**Aim:**
Turn everything in the records from the line containing "collector number: 189" down to the line containing "scientific name: Heliconia bihai", both of those lines included, into a numbered list. Leave out any blank lines.

**Supplied data:**
=-=-=-=-=

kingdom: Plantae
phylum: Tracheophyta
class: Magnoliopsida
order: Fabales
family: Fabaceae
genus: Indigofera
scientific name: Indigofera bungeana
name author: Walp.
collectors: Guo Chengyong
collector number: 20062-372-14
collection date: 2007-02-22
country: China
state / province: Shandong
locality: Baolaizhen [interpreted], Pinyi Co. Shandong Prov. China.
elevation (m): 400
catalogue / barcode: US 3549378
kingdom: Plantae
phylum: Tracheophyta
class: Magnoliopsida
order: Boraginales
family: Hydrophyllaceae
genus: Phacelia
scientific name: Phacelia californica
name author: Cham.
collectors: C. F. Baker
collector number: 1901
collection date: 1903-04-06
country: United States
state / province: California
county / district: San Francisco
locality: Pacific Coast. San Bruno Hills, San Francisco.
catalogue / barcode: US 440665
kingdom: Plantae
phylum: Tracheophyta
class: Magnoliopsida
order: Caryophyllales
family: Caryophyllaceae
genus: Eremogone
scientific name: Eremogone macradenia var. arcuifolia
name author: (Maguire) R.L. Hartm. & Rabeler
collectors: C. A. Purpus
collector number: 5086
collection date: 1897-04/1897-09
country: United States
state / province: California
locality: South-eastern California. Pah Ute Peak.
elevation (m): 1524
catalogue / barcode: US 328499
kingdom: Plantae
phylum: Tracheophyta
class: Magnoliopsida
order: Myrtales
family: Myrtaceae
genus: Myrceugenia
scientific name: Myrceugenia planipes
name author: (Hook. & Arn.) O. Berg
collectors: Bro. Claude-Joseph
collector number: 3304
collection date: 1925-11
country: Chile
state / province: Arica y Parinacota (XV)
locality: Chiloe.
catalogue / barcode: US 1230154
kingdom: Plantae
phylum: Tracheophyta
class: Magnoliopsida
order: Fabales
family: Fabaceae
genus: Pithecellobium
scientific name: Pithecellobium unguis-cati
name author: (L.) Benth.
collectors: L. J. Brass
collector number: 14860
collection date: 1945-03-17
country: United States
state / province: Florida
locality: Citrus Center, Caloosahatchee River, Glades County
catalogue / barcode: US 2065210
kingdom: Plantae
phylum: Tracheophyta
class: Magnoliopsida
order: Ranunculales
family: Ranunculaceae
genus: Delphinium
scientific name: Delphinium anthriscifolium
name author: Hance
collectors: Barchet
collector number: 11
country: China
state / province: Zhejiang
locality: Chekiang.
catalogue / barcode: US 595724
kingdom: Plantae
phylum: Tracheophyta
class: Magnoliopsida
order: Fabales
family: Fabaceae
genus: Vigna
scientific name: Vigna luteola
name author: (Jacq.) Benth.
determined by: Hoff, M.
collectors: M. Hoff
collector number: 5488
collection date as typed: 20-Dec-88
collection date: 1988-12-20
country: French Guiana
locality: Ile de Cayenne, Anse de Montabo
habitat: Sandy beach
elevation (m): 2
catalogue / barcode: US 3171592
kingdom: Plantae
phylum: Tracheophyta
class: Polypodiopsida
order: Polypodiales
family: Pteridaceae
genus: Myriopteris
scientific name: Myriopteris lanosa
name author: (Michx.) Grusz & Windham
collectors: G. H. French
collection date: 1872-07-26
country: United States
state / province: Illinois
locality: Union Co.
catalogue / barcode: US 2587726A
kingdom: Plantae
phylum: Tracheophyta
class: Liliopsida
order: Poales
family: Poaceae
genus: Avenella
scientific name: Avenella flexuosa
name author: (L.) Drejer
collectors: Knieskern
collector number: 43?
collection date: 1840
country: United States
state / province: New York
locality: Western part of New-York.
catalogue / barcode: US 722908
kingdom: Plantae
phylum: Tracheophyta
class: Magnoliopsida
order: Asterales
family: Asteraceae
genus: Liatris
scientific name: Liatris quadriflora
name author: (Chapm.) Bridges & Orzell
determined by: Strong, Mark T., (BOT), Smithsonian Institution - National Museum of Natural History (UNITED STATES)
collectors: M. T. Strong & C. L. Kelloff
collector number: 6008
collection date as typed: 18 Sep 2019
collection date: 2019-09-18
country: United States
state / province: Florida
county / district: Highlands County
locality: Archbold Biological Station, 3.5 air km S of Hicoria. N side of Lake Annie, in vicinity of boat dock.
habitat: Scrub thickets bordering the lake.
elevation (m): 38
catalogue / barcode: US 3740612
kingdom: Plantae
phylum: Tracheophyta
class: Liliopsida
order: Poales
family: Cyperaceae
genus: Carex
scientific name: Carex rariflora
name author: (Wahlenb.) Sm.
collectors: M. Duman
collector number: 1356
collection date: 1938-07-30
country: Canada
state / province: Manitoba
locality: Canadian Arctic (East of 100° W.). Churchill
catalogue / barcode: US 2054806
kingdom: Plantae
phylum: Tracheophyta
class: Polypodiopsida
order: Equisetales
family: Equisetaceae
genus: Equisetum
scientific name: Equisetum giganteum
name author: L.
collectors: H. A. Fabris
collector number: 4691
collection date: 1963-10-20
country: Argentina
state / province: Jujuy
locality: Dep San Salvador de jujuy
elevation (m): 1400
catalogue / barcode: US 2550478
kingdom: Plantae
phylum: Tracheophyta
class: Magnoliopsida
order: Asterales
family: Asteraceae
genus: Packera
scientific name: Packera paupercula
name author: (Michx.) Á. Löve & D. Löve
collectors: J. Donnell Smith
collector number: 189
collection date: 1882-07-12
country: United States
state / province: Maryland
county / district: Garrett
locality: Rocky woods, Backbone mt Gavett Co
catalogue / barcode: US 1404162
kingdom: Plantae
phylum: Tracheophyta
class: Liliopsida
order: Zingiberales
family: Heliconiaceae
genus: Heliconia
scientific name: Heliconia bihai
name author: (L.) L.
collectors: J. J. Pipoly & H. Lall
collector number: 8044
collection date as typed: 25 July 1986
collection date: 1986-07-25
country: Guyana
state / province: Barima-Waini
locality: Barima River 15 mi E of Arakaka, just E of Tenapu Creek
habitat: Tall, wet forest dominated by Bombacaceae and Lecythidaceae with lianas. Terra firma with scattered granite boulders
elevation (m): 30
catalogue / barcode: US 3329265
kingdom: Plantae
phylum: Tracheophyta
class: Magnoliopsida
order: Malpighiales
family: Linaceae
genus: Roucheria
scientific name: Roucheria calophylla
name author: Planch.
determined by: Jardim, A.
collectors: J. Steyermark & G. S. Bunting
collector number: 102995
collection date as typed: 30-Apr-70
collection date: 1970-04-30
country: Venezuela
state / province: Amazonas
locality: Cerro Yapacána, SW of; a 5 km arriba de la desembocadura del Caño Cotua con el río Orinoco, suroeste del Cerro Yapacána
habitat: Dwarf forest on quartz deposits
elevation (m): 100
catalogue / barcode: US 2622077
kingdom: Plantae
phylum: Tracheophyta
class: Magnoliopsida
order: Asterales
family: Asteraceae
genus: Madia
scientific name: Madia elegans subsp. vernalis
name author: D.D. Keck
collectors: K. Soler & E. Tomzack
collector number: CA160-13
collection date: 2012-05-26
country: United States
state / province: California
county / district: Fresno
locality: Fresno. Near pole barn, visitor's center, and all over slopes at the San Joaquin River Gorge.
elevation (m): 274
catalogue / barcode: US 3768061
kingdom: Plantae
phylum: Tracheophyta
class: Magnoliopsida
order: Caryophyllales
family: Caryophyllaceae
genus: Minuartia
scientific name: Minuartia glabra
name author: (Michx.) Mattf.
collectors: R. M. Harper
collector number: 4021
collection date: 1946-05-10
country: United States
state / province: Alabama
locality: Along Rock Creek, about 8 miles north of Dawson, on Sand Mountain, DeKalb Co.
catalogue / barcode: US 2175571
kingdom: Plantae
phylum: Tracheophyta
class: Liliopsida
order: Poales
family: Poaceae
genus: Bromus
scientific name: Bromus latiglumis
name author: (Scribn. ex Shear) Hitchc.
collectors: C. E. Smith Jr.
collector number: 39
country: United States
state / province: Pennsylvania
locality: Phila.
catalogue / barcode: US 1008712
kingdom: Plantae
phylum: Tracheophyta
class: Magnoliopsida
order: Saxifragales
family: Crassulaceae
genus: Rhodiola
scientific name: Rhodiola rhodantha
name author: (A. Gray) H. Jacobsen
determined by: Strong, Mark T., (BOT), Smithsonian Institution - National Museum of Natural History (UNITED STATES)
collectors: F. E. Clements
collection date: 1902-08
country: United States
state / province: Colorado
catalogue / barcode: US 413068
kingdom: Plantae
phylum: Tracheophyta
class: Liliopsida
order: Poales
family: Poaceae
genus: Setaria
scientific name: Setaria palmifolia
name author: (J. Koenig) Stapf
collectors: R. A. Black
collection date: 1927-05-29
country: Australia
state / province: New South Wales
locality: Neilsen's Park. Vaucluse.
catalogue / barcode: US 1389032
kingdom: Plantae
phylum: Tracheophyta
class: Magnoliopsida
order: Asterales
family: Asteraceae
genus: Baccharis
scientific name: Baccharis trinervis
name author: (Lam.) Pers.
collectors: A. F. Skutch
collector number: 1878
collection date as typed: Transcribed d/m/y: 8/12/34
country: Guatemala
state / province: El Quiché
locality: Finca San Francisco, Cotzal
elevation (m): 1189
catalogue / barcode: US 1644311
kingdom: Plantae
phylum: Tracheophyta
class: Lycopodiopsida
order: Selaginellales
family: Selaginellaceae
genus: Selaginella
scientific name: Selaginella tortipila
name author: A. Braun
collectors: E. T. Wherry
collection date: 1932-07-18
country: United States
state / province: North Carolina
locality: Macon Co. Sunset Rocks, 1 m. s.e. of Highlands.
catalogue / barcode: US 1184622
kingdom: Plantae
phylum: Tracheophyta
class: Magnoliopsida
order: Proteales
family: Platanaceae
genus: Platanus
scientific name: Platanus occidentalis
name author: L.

=-=-=-=-=

**Completed exercise:**
1. collector number: 189
2. collection date: 1882-07-12
3. country: United States
4. state / province: Maryland
5. county / district: Garrett
6. locality: Rocky woods, Backbone mt Gavett Co
7. catalogue / barcode: US 1404162
8. kingdom: Plantae
9. phylum: Tracheophyta
10. class: Liliopsida
11. order: Zingiberales
12. family: Heliconiaceae
13. genus: Heliconia
14. scientific name: Heliconia bihai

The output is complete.